Today we’re answering the question, what is a good price to book ratio? This is near impossible to have a one-size-fits-all approach. However, for me personally, I use the following guidelines.
For a growth stock, I look for a price to book below 7
For a value stock, I look for a price to book below 3
The above is not to say that a price to book higher is necessarily bad. But it alerts to me that I need to really dig in and understand why.
Let’s break this down.
What is a Price to Book Ratio
A price to book ratio, or PB, is equal to the following:
PB = Share Price / Book Value of Equity Per Share; or
PB = Market Capitalization / Book Value of Equity.
where:
Book Value of Equity = Total Assets minus Total Liabilities.
What it tells you is how much of a premium a share trades at to the actual book value of what common stockholders own.
Put another way – a company has $1m in assets and $500k in liabilities. Therefore, there is $500k in equity. Presumably, if the company was liquidated and everything was liquidated at book value, shareholders would receive $500k pro-rata.
Interpreting a Price to Book Ratio
When interpreting a price to book ratio, you need quite a bit of context.
You may be thinking, why would you ever purchase a company above its book value? The answer is two-fold.
First, you are ignoring future growth. In the above example, $500k in equity in a company that grows at 2% a year is quite different from a company growing at 20% per year. This is why growth stocks tend to trade at higher PB ratios.
Second, there can be significant accounting differences between company that over-inflate, or under-inflate, the book value of equity. The biggest example is around goodwill/acquired intangible property on the balance sheet, versus internally developed intangible property that is not accounted for as an asset.
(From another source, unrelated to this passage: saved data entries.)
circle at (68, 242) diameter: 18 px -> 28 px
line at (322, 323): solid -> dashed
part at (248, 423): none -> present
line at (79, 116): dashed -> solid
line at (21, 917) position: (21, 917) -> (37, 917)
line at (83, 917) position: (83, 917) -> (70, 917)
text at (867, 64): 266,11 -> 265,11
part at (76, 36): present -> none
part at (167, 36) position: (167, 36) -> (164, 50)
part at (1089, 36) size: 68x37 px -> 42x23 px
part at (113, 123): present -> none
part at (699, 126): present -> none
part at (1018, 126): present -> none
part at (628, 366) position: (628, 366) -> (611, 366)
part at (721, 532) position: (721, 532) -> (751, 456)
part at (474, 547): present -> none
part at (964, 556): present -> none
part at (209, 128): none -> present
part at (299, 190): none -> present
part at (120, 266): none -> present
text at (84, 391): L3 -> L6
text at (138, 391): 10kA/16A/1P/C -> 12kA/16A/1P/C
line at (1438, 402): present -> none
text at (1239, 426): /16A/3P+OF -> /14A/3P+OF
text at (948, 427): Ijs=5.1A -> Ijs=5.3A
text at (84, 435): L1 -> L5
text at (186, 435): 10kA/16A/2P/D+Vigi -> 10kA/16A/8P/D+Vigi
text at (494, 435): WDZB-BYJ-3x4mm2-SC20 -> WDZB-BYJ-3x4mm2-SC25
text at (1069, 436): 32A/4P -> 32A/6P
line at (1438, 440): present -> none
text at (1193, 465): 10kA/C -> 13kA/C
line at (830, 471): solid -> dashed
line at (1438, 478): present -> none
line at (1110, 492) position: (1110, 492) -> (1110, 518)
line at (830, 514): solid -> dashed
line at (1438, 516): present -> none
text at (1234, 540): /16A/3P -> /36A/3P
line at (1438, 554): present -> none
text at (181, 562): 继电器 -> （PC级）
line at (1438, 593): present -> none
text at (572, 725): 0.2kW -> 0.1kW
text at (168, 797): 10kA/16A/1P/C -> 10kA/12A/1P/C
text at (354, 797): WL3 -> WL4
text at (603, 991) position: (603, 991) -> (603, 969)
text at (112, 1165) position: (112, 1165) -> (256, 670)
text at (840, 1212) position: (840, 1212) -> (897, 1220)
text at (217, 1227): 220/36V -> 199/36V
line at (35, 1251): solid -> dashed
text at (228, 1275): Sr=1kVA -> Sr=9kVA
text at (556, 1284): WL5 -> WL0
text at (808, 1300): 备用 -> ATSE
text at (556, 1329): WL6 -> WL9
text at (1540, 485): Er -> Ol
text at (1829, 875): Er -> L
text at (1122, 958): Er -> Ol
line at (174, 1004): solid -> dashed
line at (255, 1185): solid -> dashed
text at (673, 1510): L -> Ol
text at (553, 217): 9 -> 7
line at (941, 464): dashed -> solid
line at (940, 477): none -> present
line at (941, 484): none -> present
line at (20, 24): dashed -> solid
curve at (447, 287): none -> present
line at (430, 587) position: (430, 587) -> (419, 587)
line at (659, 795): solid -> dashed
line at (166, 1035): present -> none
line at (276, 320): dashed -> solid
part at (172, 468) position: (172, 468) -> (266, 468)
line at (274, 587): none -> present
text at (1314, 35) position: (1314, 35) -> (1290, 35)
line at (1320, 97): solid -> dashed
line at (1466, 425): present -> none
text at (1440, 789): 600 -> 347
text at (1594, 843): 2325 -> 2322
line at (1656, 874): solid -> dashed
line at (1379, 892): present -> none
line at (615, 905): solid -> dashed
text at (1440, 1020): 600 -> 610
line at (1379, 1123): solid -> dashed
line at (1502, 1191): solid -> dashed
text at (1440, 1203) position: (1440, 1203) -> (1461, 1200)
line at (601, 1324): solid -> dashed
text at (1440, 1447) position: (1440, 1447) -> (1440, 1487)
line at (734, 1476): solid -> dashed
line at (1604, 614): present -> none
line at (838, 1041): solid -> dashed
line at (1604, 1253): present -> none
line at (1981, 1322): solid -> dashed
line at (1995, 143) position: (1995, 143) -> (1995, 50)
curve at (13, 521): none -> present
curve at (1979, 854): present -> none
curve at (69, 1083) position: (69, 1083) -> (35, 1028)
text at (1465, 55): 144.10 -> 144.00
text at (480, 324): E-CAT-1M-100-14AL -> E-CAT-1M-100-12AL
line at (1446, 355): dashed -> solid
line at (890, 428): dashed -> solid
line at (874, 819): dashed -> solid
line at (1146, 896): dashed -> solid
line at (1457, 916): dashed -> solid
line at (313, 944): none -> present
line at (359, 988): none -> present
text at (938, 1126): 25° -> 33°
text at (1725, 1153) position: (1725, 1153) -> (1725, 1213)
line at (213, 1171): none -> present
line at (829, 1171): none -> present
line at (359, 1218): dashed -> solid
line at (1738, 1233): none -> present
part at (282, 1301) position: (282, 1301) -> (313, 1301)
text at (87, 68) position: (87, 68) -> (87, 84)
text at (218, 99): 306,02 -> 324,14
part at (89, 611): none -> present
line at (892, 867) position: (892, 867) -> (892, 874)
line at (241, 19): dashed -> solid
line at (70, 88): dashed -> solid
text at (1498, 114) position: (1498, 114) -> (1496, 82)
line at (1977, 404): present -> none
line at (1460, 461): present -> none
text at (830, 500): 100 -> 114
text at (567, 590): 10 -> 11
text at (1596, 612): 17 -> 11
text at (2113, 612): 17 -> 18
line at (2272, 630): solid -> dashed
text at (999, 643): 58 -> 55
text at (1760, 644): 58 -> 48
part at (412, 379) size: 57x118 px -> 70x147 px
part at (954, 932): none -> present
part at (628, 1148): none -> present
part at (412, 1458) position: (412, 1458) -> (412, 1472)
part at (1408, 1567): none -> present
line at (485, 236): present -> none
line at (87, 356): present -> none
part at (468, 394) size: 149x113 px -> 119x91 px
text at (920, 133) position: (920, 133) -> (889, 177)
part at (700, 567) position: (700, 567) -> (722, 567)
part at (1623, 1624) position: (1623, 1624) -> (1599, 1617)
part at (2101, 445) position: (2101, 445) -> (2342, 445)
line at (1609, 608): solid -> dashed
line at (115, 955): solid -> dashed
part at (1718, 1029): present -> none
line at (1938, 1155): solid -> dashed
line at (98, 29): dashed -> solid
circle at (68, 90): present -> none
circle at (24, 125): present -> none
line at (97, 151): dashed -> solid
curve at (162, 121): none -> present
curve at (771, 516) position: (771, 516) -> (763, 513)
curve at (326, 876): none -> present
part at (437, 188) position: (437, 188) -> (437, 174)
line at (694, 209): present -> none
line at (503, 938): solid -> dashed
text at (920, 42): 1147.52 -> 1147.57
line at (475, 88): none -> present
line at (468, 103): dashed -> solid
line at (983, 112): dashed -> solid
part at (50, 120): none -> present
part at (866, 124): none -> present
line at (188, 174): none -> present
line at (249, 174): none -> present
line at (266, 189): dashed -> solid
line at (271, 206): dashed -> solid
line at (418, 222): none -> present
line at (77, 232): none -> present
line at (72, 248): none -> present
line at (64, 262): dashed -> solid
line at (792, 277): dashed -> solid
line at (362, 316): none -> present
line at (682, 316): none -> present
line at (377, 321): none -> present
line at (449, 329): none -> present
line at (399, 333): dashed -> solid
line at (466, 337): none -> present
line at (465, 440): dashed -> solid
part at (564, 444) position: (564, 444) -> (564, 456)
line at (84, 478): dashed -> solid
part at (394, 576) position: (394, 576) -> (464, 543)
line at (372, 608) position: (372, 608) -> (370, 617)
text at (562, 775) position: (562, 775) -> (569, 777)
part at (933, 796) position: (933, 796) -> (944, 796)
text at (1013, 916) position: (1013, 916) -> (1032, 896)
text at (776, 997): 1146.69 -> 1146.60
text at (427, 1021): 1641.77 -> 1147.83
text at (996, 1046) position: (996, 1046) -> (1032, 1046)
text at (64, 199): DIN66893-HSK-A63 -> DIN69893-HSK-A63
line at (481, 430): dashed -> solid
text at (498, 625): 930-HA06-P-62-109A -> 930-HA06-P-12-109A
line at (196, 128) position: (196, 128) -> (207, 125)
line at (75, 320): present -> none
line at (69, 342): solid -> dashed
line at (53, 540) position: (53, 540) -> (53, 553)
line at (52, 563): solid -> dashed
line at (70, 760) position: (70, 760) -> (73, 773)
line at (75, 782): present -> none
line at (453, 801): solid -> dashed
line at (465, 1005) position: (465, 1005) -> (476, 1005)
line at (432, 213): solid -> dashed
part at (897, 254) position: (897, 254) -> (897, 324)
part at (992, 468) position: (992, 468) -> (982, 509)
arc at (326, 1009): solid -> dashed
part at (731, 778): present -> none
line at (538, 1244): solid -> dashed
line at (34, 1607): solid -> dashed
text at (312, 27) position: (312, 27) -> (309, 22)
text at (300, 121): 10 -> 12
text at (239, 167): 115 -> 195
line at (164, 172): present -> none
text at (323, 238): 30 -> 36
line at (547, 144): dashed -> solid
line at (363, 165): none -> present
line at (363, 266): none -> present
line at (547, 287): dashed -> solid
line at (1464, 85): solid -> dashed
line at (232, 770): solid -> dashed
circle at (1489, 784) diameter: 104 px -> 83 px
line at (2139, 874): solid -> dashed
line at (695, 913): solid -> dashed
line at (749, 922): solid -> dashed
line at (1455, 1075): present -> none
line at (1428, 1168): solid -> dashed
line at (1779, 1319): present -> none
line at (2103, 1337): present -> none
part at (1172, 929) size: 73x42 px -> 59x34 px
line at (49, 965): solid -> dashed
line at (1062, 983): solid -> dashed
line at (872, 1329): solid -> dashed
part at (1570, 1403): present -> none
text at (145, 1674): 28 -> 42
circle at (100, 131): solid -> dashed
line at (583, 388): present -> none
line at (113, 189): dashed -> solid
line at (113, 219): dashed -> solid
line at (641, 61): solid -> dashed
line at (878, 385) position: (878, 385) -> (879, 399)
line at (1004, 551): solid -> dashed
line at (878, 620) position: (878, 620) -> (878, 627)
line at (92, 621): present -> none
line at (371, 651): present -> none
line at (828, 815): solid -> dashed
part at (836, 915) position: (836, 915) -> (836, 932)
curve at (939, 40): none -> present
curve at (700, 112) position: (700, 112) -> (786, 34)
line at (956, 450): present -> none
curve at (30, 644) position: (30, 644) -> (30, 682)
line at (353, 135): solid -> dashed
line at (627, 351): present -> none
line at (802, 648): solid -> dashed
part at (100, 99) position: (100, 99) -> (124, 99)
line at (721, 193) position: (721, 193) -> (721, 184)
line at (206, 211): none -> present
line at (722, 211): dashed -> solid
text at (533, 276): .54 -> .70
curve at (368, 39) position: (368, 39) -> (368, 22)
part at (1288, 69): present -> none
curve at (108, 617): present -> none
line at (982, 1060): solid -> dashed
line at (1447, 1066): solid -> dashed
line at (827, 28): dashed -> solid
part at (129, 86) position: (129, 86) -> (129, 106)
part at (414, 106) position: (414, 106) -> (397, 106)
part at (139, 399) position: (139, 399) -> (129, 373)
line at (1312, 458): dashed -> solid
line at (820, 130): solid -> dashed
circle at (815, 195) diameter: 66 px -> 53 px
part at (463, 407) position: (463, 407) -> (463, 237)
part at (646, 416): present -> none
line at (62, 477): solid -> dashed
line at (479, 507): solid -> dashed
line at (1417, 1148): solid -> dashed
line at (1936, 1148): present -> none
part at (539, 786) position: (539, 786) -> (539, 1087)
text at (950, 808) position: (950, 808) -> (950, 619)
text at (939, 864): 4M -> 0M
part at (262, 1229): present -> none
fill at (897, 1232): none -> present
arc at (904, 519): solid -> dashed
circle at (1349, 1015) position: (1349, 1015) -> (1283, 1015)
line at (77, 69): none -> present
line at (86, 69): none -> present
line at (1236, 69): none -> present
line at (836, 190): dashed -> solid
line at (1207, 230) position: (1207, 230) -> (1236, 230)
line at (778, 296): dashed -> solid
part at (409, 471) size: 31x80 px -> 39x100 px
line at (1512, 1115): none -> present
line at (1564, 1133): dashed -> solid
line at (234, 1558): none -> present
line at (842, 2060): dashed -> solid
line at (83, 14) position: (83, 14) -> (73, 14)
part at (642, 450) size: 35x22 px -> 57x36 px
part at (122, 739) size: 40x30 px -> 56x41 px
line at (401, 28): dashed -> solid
In the latter case, shareholder equity may be inflated when comparing to a company that developed everything internally. Remember, all else equal, more assets equals more equity.
All in all – you need to do more due diligence than just read a price to book ratio. You must understand WHY a price to book ratio is what it is versus its competitors.
What is a Good Price to Book Ratio?
You can probably tell by now that, all else equal, a lower price to book ratio is better than a higher price to book ratio. But, like I said, we need context.
Because of that, I’ve broken down my ideal price to book ratios for growth stocks and value stocks.
Growth Stocks
For a growth stock, I look for a price to book below 7. Why is that?
As of writing this post, QQQ, which tracks the NASDAQ, trades at a price to book ratio of around 7. The NASDAQ is heavily concentrated with growth stocks and gives us some insight into how broader growth stocks trade.
Therefore, if a company is trading above QQQ’s price to book ratio, I need to understand why. It could mean that it is overvalued, or there could be another reason.
Value Stocks
For a value stock, I look for a price to book below 3.
Value stocks, conversely, tend to trade at lower price to book ratios. These stocks generally are lower growth stocks, but make up for it with strong profits and cash flow.
In other words, you are investing more for TODAY’s earnings, rather than tomorrow’s potential earnings.
As of writing this article, most value indexes of large cap stocks trade somewhere between a 2-3 price to book. Therefore, if a company is trading higher than that, I want to dig into it and understand why.
Bottom Line
So there you have it! A price to book ratio is a tricky metric and needs a lot of context. But if you can dig through the muck and understand what’s going on, you can glean some great insight.
To summarize then, here’s what I’m broadly looking for in terms of what is a good price to book ratio.
For a growth stock, I look for a price to book below 7
For a value stock, I look for a price to book below 3
DISCLAIMER – THIS ARTICLE IS NOT FINANCIAL ADVICE. THIS ARTICLE DOES NOT CONSTITUTE A BUY, SELL, OR HOLD RECOMMENDATION ON ANY SECURITY MENTIONED HERE. THIS ARTICLE CONSTITUTES MY OPINION AND NOT A STATEMENT OF FACT. ALL INFORMATION REGARDING THE FINANCIAL SECURITIES MENTIONED IS ACCURATE AS OF JANUARY 23, 2024. DO YOUR OWN RESEARCH.